Laforest (Andrée)
Un article de la La Mémoire du Québec (2022).
- Enseignante et femme d'affaires (propriétaire de garderies) née à Chicoutimi (Saguenay).
Études au Cégep de Chicoutimi (diplôme d'études collégiales en sciences de la nature,1986) puis à l'Université du Québec à Chicoutimi- UQAC (baccalauréat en enseignement primaire-préscolaire, 1988)
Enseignante au primaire à la Commission scolaire des Rives-du-Saguenay (1988-1994).
Propriétaire des magasins Eugène-Allard et Tendances à Chicoutimi et à Alma (1994-2018)
Députée du parti de la Coalition Avenir Québec-CAQ de Chicoutimi à l'Assemblée nationale du Québec-ANQ (31 octobre 2018-).
Ministre des Affaires municipales et de l'Habitation, ministre responsable de la Régie du Logement et ministre responsable de la région du Saguenay-Lac-Saint-Jean (18 octobre 2018 - Janvier 2019), puis ministre des Affaires municipales (janvier 2019- 23 décembre 2019) et ministre suppléante de la Sécurité publique (23 décembre 2019 - 9 mars 2020) dans le cabinet de François Legault.
Le 27 février 2019, elle impose la tutelle à la ville de Chambly.
Le 21 mai 2019, elle met fin au crédit d'impôt RénoVert, une mesure fiscale permettant à un propriétaire de profiter d'un crédit d'impôt correspondant à 20 % des coûts de projets de rénovation admissibles.

Entrées de données enregistrées:
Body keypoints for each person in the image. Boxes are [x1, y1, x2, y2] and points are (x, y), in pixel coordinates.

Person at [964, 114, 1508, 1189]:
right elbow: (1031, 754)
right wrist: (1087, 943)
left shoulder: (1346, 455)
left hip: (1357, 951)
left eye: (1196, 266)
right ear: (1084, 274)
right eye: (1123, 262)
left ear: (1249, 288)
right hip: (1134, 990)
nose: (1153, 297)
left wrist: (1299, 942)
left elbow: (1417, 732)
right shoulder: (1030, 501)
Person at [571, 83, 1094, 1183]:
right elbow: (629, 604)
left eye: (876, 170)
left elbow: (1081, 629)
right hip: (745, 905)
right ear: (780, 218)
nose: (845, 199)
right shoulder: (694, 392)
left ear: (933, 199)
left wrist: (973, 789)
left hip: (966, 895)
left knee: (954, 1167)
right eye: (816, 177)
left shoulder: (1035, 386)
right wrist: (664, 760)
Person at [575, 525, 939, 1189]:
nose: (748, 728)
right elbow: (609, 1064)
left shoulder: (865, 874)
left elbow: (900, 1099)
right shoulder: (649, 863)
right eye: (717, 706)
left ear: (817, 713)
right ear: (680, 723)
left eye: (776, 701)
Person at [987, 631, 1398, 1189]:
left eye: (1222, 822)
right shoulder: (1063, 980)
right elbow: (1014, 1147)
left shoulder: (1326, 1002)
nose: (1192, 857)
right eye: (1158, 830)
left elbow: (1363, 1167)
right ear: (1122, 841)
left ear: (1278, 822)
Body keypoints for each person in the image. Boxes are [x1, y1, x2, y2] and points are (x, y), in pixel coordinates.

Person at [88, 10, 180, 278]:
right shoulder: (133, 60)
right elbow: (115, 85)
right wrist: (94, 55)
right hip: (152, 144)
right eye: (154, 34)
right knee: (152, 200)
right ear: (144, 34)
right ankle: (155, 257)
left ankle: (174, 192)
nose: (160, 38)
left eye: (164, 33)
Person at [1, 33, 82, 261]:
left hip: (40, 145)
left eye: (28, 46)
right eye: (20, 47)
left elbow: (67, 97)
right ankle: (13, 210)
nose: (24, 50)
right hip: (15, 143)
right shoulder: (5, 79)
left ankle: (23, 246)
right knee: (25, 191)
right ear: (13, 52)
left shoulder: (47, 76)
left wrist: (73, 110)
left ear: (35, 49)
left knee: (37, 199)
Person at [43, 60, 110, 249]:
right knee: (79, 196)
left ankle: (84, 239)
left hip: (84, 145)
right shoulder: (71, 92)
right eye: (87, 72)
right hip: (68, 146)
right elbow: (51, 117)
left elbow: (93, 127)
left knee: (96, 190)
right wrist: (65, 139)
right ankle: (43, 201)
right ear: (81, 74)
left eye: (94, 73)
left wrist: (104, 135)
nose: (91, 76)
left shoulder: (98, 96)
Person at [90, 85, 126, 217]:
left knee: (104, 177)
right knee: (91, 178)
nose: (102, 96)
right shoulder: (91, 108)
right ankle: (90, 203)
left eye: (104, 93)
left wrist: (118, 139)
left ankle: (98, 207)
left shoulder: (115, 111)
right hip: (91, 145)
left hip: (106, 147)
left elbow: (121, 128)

**TÂCHES DE L'EXERCICE**
• a. Selon la notice sur Andrée Laforest, à quelle date a-t-elle mis fin au crédit d'impôt RénoVert ?
• b. Poursuivez la notice sur Andrée Laforest après sa dernière phrase.

**RÉPONSES AUX TÂCHES**
• a. Le 21 mai 2019.

• b.
Réélue aux élections générales du 3 octobre 2022.
Ministre des Affaires municipales (sans le volet habitation) dans le gouvernement de François Legault (20 octobre 2022-).
Le 23 juin 2025, la commissaire à l'éthique de l'Assemblée nationale ouvre une enquête sur la ministre Laforest critiquée pour être intervenue dans une affaire impliquant la garderie exploitée par ses filles.
La commissaire devra ainsi déterminer si la ministre Laforest a contrevenu à deux articles du Code d'éthique des membres de l'Assemblée nationale. Un reportage de Radio-Canada a révélé que la ministre Andrée Laforest était intervenue dans un dossier impliquant l'Académie des Mini-Amours, une garderie privée de Chicoutimi gérée par ses deux filles. Madame Laforest a été interpellée par un citoyen outré à qui la garderie demandait de payer 6 300 $ pour réserver une place, en plus de lui suggérer de réclamer le crédit d'impôt du Québec pour le paiement de cette place fantôme. (Le Devoir (23 mai 2025, page 2).